L'analisi della condizione professionale evidenzia che il 55,4% delle madri ha un'occupazione lavorativa, il 29,6% sono casalinghe ed il 13% sono disoccupate o in cerca di prima occupazione. La condizione professionale delle straniere che hanno partorito nel 2015 è per il 52,9% quella di casalinga a fronte del 62,2% delle donne italiane che hanno invece un'occupazione lavorativa.
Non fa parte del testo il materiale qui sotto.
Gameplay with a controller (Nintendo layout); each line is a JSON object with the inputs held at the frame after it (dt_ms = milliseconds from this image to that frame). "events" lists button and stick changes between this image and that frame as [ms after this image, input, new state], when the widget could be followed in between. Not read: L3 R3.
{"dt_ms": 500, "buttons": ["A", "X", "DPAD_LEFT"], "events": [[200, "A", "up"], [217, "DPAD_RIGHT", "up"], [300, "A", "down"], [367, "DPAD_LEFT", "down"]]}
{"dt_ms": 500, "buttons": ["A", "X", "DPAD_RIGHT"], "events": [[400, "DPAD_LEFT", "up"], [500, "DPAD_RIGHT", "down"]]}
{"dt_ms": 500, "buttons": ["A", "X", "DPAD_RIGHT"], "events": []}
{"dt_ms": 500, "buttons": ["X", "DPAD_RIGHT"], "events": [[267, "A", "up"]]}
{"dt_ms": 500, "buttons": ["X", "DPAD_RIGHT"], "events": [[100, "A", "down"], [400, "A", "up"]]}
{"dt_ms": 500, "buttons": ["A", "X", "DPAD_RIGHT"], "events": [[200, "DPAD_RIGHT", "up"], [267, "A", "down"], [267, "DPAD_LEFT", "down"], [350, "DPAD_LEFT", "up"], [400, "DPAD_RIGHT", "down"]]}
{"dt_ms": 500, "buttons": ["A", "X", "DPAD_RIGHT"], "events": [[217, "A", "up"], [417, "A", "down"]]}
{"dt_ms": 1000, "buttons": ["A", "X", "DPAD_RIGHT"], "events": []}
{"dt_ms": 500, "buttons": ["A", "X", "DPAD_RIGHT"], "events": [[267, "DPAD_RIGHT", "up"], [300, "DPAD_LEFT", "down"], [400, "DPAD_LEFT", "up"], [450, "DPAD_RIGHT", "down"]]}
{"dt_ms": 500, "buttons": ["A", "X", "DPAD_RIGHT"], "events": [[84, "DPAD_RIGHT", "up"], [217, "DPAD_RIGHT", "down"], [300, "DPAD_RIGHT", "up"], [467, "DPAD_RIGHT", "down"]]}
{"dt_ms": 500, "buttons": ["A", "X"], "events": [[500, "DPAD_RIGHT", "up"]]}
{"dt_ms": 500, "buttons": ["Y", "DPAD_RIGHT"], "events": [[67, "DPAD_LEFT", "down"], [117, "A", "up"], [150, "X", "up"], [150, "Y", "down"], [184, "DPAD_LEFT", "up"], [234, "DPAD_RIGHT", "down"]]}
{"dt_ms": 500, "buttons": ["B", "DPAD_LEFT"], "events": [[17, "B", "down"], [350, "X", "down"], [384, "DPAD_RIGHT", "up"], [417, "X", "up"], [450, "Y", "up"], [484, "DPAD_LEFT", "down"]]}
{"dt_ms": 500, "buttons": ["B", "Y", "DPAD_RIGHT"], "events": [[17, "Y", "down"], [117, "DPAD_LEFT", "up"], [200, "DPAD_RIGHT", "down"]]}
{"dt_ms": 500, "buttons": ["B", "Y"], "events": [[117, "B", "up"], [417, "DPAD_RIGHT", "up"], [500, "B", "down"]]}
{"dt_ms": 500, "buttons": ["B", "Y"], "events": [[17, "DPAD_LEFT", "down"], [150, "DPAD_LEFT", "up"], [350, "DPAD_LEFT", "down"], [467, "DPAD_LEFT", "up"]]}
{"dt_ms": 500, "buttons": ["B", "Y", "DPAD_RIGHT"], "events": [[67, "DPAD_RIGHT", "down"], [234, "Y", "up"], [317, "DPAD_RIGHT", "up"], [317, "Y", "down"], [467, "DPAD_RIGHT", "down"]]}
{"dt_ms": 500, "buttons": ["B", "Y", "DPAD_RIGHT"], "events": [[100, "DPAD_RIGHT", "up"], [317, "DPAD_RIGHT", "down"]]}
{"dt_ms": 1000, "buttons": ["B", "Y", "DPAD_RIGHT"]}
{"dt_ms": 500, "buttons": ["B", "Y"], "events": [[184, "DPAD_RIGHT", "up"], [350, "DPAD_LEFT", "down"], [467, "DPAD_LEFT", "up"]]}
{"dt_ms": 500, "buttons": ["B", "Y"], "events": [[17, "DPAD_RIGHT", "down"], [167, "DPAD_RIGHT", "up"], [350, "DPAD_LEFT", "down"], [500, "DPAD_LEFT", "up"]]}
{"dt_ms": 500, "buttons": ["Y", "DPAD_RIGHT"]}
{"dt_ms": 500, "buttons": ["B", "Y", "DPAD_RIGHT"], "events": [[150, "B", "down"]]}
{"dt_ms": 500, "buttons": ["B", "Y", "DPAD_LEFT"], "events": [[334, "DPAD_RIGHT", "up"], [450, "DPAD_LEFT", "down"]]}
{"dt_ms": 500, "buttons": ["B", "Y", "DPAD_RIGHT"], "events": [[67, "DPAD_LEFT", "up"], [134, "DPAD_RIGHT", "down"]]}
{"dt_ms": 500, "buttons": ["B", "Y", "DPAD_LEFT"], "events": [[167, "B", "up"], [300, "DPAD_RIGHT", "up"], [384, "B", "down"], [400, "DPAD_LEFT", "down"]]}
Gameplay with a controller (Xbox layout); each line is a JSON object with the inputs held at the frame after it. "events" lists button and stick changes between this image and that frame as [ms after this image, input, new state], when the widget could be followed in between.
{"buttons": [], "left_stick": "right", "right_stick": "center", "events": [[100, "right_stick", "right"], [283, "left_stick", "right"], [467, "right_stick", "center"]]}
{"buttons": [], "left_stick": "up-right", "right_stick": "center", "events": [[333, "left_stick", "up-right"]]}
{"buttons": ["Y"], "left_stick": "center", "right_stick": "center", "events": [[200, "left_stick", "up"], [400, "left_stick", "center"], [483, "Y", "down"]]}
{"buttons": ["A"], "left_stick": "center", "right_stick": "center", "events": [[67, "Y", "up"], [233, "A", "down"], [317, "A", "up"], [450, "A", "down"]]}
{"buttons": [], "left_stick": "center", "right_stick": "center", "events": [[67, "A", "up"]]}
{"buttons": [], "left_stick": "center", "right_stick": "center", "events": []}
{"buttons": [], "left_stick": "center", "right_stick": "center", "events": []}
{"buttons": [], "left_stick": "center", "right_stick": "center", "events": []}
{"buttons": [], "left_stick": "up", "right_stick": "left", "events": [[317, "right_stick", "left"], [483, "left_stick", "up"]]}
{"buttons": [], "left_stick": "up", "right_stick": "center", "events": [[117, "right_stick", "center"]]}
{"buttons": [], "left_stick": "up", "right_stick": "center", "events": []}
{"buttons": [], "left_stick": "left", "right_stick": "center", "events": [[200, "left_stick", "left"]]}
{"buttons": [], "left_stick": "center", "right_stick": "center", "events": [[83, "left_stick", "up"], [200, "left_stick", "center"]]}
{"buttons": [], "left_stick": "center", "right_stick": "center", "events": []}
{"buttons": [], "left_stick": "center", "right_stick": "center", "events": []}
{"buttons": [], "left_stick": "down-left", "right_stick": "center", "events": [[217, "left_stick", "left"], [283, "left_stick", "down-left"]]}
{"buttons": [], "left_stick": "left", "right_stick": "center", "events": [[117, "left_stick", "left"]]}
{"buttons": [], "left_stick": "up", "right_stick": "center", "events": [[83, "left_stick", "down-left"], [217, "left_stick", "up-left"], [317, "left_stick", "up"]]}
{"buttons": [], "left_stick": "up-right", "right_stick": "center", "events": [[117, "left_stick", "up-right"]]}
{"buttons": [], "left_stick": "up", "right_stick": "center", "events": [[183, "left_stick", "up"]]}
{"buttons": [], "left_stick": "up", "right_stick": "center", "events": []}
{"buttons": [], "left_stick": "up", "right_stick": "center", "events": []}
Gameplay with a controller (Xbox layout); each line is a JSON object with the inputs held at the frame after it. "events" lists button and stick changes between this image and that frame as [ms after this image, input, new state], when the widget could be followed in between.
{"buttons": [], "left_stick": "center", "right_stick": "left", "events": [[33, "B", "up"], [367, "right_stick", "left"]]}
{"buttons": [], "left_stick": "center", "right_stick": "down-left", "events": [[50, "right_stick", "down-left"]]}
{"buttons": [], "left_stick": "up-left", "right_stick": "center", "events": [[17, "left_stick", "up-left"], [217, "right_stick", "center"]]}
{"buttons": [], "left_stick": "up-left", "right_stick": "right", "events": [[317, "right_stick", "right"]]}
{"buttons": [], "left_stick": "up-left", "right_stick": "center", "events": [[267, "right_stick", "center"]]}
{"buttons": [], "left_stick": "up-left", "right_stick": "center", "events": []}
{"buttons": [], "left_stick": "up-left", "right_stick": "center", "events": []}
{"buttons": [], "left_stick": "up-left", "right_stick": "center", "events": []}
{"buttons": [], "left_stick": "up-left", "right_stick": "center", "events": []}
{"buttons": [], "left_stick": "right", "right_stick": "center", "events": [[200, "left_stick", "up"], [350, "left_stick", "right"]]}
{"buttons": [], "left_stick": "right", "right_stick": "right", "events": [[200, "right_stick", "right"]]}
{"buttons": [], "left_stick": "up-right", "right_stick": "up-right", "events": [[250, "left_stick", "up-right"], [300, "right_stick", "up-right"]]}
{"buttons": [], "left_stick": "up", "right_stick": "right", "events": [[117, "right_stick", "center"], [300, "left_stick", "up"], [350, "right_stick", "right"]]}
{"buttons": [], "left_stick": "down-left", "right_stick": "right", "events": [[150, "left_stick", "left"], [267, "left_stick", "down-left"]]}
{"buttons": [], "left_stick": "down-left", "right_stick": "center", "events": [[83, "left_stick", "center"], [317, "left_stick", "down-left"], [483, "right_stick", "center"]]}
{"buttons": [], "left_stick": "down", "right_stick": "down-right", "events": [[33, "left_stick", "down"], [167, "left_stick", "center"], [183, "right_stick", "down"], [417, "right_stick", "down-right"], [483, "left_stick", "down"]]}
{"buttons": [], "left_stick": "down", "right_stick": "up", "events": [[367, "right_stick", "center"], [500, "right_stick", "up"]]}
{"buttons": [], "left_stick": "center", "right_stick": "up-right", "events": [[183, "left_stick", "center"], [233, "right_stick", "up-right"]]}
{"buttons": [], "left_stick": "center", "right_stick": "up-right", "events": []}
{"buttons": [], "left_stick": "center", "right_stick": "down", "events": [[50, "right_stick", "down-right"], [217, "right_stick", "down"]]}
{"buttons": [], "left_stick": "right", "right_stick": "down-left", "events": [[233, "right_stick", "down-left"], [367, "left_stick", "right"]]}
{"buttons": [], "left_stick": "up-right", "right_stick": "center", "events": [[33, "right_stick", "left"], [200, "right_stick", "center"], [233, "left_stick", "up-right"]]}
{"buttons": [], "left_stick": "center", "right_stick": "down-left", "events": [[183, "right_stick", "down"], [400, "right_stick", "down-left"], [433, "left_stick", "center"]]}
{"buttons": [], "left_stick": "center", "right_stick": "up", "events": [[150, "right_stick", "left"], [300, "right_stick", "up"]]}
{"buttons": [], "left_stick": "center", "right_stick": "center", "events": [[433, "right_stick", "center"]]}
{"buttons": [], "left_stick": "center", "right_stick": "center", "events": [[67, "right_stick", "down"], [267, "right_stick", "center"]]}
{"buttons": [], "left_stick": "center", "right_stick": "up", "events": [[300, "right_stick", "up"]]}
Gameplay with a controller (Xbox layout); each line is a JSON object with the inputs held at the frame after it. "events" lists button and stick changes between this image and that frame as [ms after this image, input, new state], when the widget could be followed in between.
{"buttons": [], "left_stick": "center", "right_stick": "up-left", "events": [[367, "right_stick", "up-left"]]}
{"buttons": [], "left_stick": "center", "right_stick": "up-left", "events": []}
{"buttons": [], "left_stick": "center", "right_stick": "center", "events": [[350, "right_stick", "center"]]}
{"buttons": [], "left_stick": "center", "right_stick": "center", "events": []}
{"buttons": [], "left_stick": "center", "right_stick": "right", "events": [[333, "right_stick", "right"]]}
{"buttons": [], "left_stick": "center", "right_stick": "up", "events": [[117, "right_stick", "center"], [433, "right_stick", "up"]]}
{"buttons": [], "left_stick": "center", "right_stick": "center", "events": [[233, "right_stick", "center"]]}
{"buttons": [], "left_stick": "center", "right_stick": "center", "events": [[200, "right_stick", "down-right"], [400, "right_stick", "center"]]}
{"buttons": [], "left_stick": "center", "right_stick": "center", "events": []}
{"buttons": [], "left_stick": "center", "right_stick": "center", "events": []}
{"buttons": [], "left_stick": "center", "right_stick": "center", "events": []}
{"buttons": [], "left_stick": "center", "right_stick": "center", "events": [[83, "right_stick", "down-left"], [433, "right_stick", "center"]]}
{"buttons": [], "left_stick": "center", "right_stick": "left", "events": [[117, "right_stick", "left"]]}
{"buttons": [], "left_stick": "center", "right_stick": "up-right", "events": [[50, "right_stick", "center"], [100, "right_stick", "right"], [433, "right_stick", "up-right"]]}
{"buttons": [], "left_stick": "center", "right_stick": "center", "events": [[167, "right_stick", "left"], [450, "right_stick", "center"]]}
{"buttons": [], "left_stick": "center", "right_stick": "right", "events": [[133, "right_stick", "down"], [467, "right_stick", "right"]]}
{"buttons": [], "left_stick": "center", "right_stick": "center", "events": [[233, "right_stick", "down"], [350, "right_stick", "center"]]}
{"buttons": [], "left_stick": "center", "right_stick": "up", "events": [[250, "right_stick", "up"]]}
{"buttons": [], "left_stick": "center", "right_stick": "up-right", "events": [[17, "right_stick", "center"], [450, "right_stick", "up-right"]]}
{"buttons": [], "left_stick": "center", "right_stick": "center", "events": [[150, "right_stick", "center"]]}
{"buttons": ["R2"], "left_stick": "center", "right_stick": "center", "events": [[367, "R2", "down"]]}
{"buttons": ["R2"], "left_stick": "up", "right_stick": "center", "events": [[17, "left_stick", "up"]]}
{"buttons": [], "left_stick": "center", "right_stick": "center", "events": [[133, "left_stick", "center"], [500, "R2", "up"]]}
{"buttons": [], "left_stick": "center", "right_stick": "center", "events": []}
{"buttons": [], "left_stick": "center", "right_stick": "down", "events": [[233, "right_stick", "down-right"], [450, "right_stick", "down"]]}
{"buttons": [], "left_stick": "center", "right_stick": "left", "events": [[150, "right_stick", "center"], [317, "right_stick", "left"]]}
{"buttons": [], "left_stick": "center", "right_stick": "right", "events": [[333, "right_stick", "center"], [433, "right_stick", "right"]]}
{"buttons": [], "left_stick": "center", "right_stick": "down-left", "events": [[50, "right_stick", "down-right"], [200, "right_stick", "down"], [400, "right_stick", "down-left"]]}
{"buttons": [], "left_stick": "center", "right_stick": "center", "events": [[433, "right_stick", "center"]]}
Nell'87% delle gravidanze il numero di visite ostetriche effettuate è superiore a 4 mentre nel 73,9% delle gravidanze si effettuano più di 3 ecografie. Ma se sono soprattutto le mamme ad accompagnare le figlie dal medico durante la gravidanza, in sala parto che succede? Secondo il rapporto, e qui tutte le regioni sono piuttosto allineate, la donna ha accanto a sé al momento del parto (esclusi i cesarei) nel 92,27% dei casi il padre del bambino, nel 6,36% un familiare e nell'1,37% un'altra persona di fiducia. Resta da capire quanti di questi padri hanno gradito questa opportunità e quanti in realtà ne avrebbero fatto volentieri a meno.